Paul Laurence Dunbar and his wife Alice Dunbar Nelson worked at an inflection point in this debate. Writing at the turn of the 20th century, their poetry reflects the priorities of the centuries that came before, while pointing toward new possibilities that would become available in the Harlem Renaissance and beyond.
In particular, while Dunbar’s use of meter and rhyme clearly participates in the broader tradition of English poetry, his incorporation of speech patterns and sounds from various regions and communities in black America demonstrates his desire to capture the unique experience of his people. In this way he would inspire later poets who would work in each vein: Countee Cullen, for example, who worked in a “traditional” mode, but also others who would turn to dialect in their poetry, such as Langston Hughes and Sterling A. Brown. Dunbar was hailed in his day as a landmark and a prophet.
My favorite poem of his is “Frederick Douglass,” and the following stanza both aptly captures the spirit of Douglass and of Dunbar himself:
And he was no soft-tongued apologist;
He spoke straightforward, fearlessly uncowed;
The sunlight of his truth dispelled the mist,
And set in bold relief each dark hued cloud;
To sin and crime he gave their proper hue,
And hurled at evil what was evil’s due.
I am inspired by Dunbar and the poets and writers of his generation (and any generation) because they believed a belief that we seem to have lost now: that poetry and eloquence really do fight evil.
Alice Dunbar Nelson’s poems were personal as well as social. “If I Had Known” is able to point in both directions, as it sings of personal disappointment that can reflect the disappointment of a people. But “To the Negro Farmers of the United States” is overtly political, praising a generation of freed people for overcoming the odds:
God washes clean the souls and hearts of you,
His favored ones, whose backs bend o’er the soil,
Which grudging gives to them requite for toil
In sober graces and in vision true.
God places in your hands the pow’r to do
A service sweet. Your gift supreme to foil
The bare-fanged wolves of hunger in the moil
Of Life’s activities. Yet all too few
Your glorious band, clean sprung from Nature’s heart;
The hope of hungry thousands, in whose breast
Dwells fear that you should fail. God placed no dart
Of war within your hands, but pow’r to start
Tears, praise, love, joy, enwoven in a crest
To crown you glorious, brave ones of the soil.
To sing in praise of free black farmers, who had until recently tilled the land under the whip, is a declaration of pride and freedom. Here Dunbar speaks to a generation that can shape its own destiny, in turn gesturing toward the plain fact that black labor and innovation shapes the destiny of us all.

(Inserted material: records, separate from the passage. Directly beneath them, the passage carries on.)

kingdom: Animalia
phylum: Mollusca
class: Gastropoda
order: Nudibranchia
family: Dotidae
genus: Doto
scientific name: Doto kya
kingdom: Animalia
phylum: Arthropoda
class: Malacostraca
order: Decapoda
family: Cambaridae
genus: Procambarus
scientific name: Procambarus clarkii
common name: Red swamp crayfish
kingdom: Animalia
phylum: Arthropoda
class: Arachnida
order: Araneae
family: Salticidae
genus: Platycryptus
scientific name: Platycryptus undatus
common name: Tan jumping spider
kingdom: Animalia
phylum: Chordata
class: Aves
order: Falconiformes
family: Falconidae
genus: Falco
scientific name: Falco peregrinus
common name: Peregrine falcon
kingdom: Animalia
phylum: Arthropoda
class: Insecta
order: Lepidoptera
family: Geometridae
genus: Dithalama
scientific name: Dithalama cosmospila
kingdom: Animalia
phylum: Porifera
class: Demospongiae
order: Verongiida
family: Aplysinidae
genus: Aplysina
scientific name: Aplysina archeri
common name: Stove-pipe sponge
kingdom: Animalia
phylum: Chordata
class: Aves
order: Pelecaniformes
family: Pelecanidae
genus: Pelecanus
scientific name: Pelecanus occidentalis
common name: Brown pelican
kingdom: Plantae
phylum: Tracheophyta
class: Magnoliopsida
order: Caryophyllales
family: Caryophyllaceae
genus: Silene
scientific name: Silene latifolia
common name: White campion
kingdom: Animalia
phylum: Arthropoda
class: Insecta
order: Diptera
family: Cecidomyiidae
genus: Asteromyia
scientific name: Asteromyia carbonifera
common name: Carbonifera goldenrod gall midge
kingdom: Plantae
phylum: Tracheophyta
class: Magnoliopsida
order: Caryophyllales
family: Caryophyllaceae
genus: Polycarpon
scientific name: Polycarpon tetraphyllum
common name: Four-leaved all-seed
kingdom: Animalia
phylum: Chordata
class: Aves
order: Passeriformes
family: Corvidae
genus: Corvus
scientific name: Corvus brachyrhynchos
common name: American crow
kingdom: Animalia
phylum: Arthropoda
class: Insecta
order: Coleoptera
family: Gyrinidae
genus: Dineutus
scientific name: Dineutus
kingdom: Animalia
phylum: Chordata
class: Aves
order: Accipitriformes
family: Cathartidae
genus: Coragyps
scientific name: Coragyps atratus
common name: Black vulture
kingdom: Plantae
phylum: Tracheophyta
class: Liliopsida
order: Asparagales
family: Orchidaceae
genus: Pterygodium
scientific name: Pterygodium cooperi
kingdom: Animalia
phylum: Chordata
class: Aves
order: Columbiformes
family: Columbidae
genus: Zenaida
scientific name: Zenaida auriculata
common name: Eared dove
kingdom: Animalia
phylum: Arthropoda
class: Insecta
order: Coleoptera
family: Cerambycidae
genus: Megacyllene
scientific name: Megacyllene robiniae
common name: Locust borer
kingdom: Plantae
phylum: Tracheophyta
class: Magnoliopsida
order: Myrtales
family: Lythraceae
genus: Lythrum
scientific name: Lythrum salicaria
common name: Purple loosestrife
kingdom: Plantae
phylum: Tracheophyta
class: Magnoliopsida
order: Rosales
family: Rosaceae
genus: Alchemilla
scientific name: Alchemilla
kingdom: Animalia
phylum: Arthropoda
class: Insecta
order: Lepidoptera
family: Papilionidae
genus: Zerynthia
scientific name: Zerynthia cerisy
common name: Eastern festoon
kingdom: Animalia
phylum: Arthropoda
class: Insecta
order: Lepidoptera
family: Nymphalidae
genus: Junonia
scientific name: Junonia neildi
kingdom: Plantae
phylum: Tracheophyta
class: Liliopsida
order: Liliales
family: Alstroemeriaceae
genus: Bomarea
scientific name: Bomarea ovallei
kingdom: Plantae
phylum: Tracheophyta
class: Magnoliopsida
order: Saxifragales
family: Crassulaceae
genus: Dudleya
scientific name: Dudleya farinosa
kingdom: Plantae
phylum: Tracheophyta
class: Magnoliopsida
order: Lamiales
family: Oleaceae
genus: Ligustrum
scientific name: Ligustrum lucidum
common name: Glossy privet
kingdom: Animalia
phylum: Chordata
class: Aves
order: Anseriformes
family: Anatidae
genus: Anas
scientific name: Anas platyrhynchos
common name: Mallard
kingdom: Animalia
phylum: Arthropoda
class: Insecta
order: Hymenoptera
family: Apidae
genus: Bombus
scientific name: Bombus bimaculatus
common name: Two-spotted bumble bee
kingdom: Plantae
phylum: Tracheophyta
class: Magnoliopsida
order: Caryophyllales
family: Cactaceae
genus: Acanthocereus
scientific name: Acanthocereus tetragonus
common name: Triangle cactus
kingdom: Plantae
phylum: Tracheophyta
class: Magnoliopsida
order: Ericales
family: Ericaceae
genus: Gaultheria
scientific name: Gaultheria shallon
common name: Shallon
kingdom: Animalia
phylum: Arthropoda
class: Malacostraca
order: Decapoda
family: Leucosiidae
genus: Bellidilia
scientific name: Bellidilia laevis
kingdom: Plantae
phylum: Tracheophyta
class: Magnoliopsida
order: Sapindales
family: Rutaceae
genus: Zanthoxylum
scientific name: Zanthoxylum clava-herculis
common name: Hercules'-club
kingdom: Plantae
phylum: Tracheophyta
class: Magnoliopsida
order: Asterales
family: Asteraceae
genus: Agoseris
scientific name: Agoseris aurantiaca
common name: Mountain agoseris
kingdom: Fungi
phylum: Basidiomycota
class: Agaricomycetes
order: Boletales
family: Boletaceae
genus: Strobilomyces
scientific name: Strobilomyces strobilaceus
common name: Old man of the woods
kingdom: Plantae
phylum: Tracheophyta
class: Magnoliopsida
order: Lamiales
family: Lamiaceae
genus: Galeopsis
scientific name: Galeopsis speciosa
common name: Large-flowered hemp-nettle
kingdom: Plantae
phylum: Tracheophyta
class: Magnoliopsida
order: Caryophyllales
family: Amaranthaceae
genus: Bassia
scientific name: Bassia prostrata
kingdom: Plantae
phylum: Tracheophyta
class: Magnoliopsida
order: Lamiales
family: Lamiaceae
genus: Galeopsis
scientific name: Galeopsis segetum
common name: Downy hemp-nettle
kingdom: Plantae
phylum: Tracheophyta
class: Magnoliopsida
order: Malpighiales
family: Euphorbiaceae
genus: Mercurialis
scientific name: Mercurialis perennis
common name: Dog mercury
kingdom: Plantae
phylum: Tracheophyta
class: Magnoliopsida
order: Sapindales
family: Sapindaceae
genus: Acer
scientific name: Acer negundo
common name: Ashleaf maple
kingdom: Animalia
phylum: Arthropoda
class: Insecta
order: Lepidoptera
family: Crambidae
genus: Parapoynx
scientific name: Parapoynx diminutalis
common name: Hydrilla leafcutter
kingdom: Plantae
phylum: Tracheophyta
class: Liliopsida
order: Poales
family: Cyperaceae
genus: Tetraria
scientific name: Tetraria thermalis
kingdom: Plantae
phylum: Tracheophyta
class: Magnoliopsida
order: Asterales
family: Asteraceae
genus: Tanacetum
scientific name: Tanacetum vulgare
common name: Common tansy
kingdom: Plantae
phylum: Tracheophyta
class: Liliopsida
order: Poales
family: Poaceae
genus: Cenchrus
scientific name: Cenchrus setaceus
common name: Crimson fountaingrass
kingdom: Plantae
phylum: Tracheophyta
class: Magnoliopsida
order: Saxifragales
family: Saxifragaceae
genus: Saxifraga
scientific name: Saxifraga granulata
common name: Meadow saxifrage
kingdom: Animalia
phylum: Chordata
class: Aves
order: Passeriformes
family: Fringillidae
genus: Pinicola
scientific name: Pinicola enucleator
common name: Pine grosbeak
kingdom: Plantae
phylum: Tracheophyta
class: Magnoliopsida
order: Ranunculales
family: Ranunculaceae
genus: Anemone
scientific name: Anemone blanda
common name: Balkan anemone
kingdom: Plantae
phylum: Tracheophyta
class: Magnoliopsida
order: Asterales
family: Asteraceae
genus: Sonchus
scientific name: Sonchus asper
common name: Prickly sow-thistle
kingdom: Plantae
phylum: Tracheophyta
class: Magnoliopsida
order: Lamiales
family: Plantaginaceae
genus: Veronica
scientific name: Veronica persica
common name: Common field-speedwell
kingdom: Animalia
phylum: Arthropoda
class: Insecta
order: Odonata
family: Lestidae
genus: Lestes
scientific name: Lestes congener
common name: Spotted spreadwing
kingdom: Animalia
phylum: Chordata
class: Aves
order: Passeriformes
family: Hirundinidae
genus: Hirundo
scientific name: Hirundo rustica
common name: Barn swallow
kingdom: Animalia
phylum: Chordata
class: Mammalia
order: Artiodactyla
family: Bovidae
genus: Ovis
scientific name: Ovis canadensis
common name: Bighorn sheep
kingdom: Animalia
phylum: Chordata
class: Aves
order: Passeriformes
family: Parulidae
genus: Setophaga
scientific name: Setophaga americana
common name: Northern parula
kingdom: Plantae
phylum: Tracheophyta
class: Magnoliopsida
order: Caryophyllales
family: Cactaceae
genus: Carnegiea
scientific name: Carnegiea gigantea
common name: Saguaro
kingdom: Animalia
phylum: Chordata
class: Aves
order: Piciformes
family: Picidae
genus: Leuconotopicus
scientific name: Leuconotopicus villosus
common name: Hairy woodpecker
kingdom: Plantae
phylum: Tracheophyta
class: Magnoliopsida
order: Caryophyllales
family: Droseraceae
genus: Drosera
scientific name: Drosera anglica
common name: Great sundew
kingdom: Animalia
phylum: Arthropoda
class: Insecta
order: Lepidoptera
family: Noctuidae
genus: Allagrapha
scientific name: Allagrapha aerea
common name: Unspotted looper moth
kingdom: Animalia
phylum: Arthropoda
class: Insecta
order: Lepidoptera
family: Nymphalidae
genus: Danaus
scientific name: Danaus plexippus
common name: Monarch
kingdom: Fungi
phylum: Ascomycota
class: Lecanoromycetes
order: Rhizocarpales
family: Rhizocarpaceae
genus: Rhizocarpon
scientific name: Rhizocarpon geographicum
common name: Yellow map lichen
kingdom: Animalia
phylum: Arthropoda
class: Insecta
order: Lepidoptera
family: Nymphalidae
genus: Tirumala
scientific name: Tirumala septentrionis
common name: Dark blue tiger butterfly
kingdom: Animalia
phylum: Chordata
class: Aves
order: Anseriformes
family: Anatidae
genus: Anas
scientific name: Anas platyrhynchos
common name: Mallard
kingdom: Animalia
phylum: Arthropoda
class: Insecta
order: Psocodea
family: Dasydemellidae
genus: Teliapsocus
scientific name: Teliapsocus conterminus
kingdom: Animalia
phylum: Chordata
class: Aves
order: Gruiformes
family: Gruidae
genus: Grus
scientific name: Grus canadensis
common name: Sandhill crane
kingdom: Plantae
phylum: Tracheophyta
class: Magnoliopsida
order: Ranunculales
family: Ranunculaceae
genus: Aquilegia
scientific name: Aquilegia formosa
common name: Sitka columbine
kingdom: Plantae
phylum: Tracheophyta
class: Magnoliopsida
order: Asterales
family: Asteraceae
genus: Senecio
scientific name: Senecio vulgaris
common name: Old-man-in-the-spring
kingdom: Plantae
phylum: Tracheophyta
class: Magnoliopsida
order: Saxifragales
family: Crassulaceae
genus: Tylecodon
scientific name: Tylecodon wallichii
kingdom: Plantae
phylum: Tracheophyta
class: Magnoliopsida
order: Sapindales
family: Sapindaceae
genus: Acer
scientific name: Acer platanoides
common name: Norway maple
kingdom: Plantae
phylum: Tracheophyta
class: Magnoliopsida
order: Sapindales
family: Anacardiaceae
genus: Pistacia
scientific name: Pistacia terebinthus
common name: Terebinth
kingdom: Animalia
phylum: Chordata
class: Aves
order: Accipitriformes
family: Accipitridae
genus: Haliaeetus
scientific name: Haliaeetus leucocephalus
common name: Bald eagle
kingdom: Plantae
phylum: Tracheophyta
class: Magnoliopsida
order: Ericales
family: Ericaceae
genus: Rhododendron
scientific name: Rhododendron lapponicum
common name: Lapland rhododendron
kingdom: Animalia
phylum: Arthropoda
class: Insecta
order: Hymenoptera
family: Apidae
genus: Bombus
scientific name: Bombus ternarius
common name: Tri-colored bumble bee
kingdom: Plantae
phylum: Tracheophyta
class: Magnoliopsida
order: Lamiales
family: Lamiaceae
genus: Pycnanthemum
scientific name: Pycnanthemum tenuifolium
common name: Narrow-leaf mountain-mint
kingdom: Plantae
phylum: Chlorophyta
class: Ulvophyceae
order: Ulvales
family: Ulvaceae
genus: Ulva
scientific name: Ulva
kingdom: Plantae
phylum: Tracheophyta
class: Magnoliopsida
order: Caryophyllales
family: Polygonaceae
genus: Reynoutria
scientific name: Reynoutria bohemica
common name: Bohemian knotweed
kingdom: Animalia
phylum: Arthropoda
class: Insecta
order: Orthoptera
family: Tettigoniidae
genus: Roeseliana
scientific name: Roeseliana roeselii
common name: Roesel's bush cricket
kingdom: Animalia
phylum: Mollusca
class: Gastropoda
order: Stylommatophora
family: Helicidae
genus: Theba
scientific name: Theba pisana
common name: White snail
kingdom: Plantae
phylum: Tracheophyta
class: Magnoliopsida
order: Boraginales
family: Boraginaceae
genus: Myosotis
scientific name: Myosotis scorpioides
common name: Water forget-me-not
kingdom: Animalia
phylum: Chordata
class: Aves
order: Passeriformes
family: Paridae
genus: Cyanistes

This poem is a sonnet, and so it is a clear example of how this debate over expression can play out. In this way it is a harbinger of what would come in the Renaissance: sonnets that speak directly to black people and the experience of being black in America. And in this way, too, we see once again the value of poems as historical documents that can enlighten us to so much about our shared past that we easily overlook.